- [YOUR INSTRUCTIONS]: Images are to be left out; everything else in the listing should be repeated exactly.

- [SUPPLIED INFORMATION]:

----------

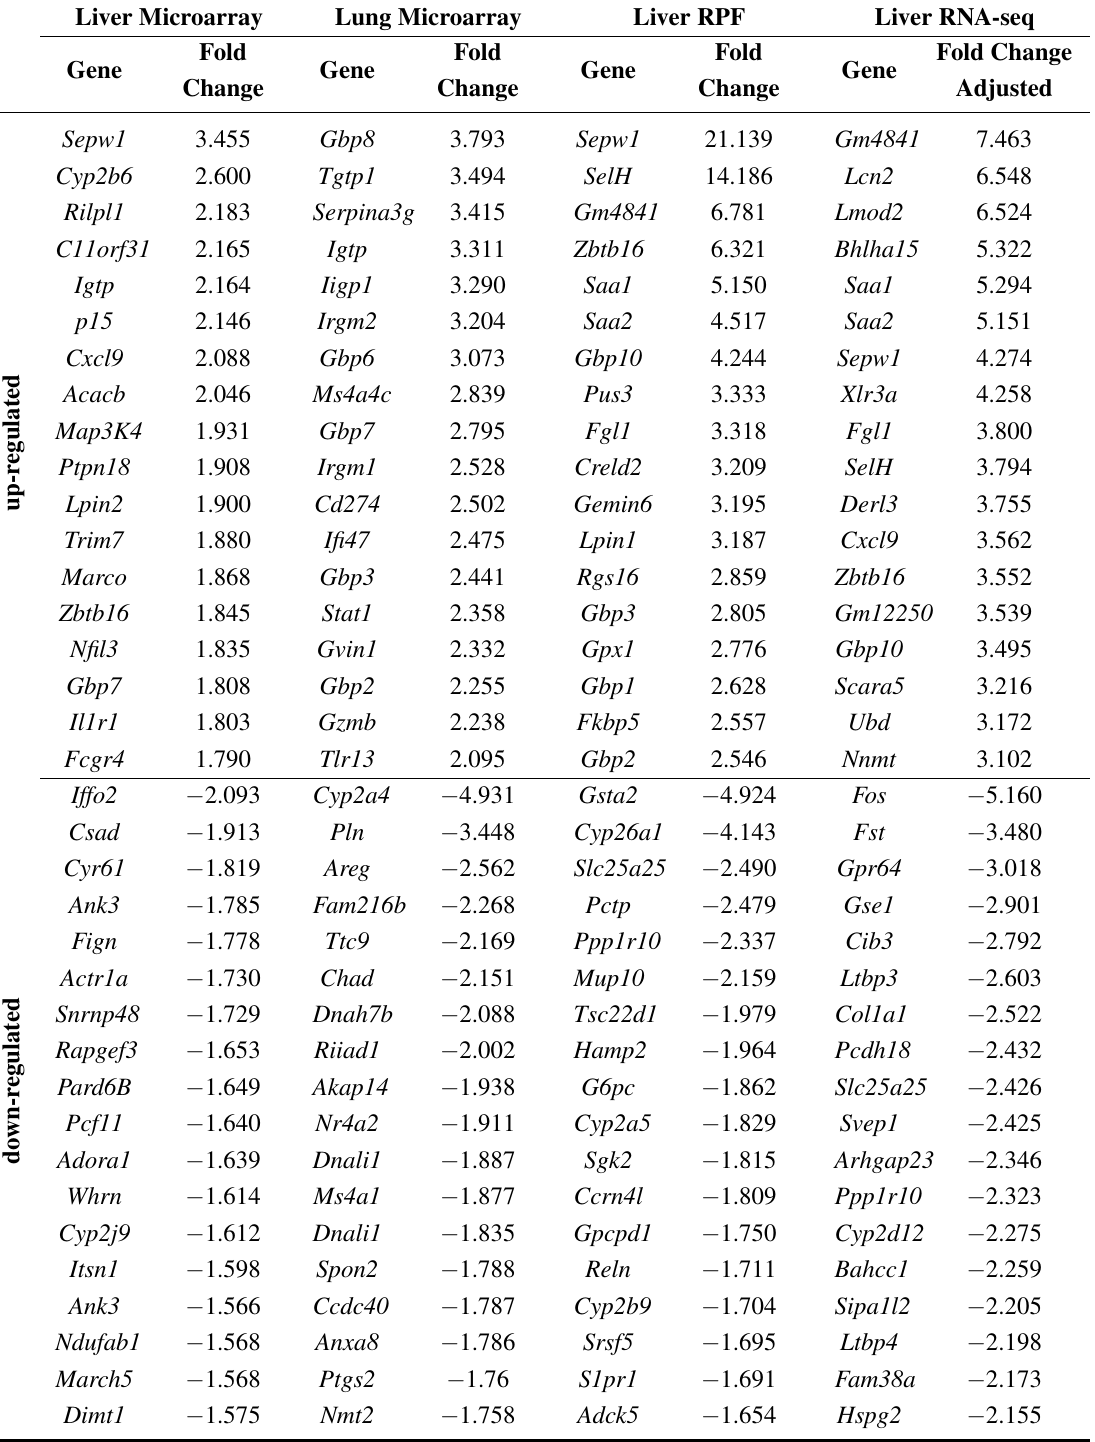
Table 1. Genes showing the largest fold change in mRNA levels or translation in mice fed diets supplemented with 0.1 ppm Se relative to mice fed 0 ppm Se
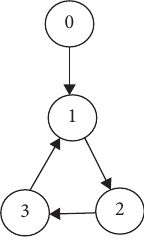
Figure 1: Digraph of the network topology.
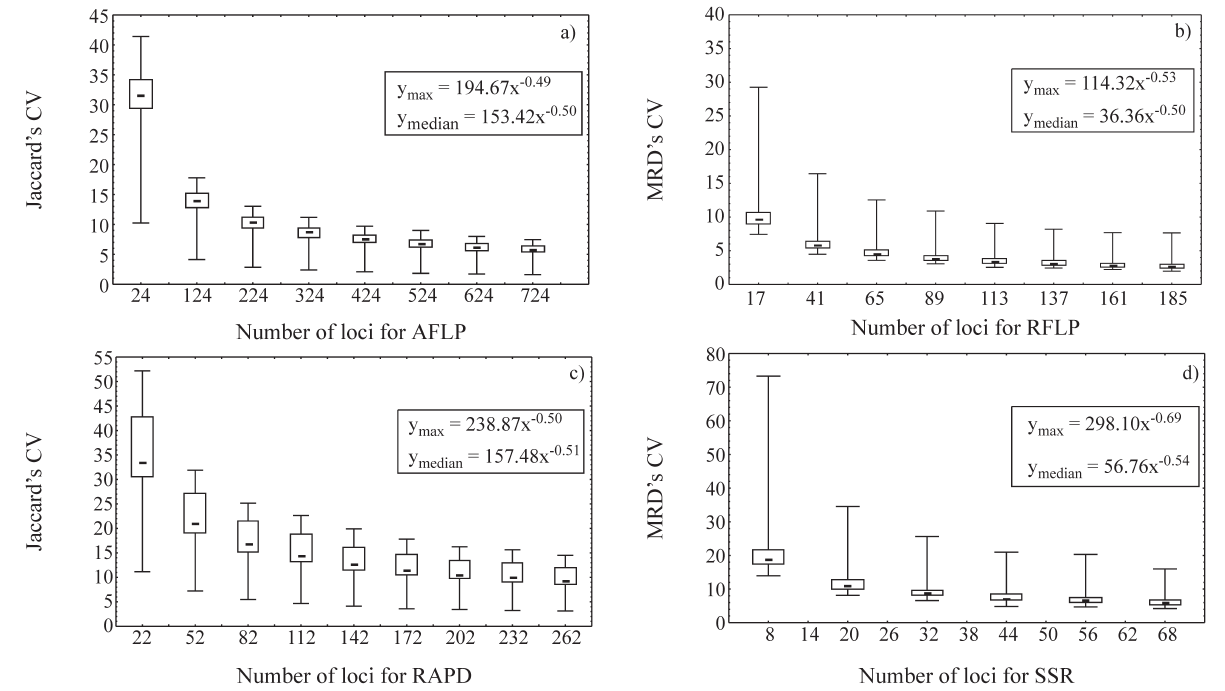
Figure3 -Boxplotsshowingsamplingvariationofthegeneticdistances(GD)valuesbetweendifferentmaizeinbredlinesusingbootstrapanalysisacross different marker systems. Key: a, c = dominant markers; b, d = codominant markers; x = number of loci; y max = exponential function adjusted relative to the highest coefficient of variation (CV) value; y median = exponential function adjusted relative to the median CV value; RAPD = random amplified poly- morphic DNA; RFLP = restriction fragment length polymorphism; AFLP = amplified fragment length polymorphism; SSR = simple sequence repeat markers.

----------

- [RESULT FOR THIS EXERCISE]:
Table 1. Genes showing the largest fold change in mRNA levels or translation in mice fed diets supplemented with 0.1 ppm Se relative to mice fed 0 ppm Se
Figure 1: Digraph of the network topology.
Figure3 -Boxplotsshowingsamplingvariationofthegeneticdistances(GD)valuesbetweendifferentmaizeinbredlinesusingbootstrapanalysisacross different marker systems. Key: a, c = dominant markers; b, d = codominant markers; x = number of loci; y max = exponential function adjusted relative to the highest coefficient of variation (CV) value; y median = exponential function adjusted relative to the median CV value; RAPD = random amplified poly- morphic DNA; RFLP = restriction fragment length polymorphism; AFLP = amplified fragment length polymorphism; SSR = simple sequence repeat markers.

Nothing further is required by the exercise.